Toleranz der Gäste gefragt

Trautwein wirbt für Verständnis dafür, wenn in der momentanen Situation junge, ungelernte Kräfte in Restaurants aushelfen und deshalb ab und an vielleicht nicht alles perfekt läuft. „Ein Gast muss lernen, Gast zu sein und jungen Servicekräften eine gewisse Akzeptanz entgegenbringen.“

Neben den explodierenden Preisen bei Energie und Lebensmitteln – Salat sei zuletzt 30 Prozent teurer geworden –, stellt Trautwein einen Mangel fest, der seiner Branche zu schaffen mache. Rinderfilet oder Roastbeef beispielsweise seien extrem schwierig zu bekommen. Er nennt ein Beispiel: Regionales Staufferrind, das er am Vortag zu einem bestimmten Preis bestellt habe, habe der Lieferant am nächsten Tag nur noch zu einem 15 Prozent teureren Preis hergeben wollen nach dem Motto: „Nehmen oder nicht.“ Die Gastronomen kämen nicht umhin, dies an die Kunden weiterzugeben.
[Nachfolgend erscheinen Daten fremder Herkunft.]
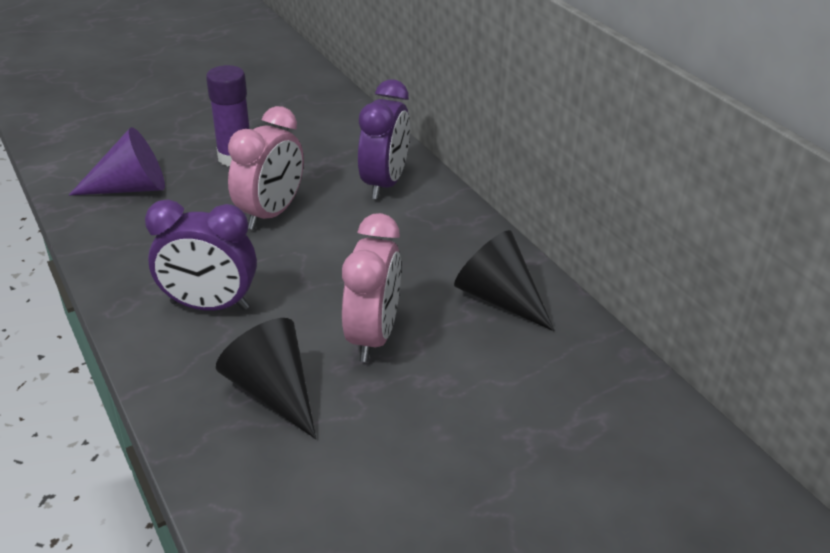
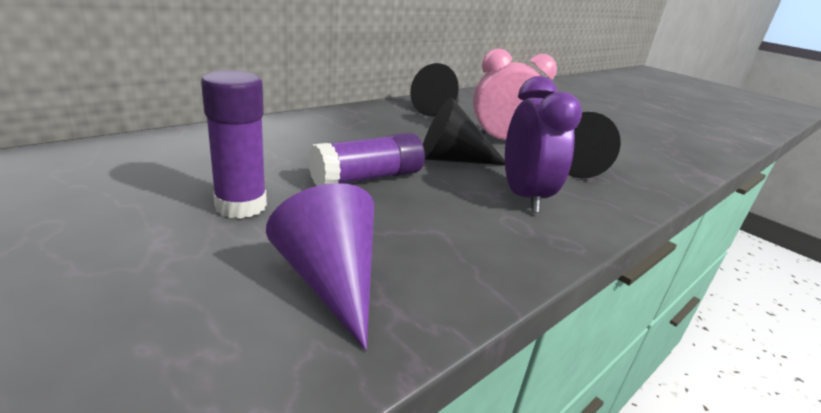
camera: 105 degrees left, 10 degrees down
pink clock [228,106,304,230] -> purple glue stick [308,133,425,186]
purple clock [358,79,410,199] -> none
none -> black cone [423,97,505,165]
Mangel an Fachkräften und an Minijobs

Ausbildung
Gelitten hat die Gastronomie- und Hotelleriebranche schon lange. Die Zahl der Auszubildenden war lange Zeit stetig angewachsen und hatte 2007 mit rund 107 000 Azubis den Höchststand. In den darauffolgenden Jahren reduzierte sich die Zahl sukzessive; 2020 wurde der niedrigste Wert mit 45 500 Azubis erreicht. Für 2021 liegen noch keine Zahlen vor. An der Berliner Brillat-Savarin-Schule, der größten Ausbildungsstätte für das Gastgewerbe in Deutschland, gingen die Bewerbungen laut Schulleiter Jürgen Dietrich um die Hälfte zurück.

Mitarbeiter
2020 verlor die deutsche Gastronomie im Vergleich zum Vorjahr mehr als 346 000 Beschäftigte.

Minijobs
In der Pandemie ist die Zahl der Minijobs in Stuttgart deutlich zurückgegangen. 2021 gab es zehn Prozent weniger Jobs auf 450-Euro-Basis als zwei Jahre zuvor. Im Gastgewerbe gingen im selben Zeitraum rund 2900 Minijobs verloren – ein Einbruch von 25 Prozent. Das teilt die Gewerkschaft Nahrung-Genuss-Gaststätten mit.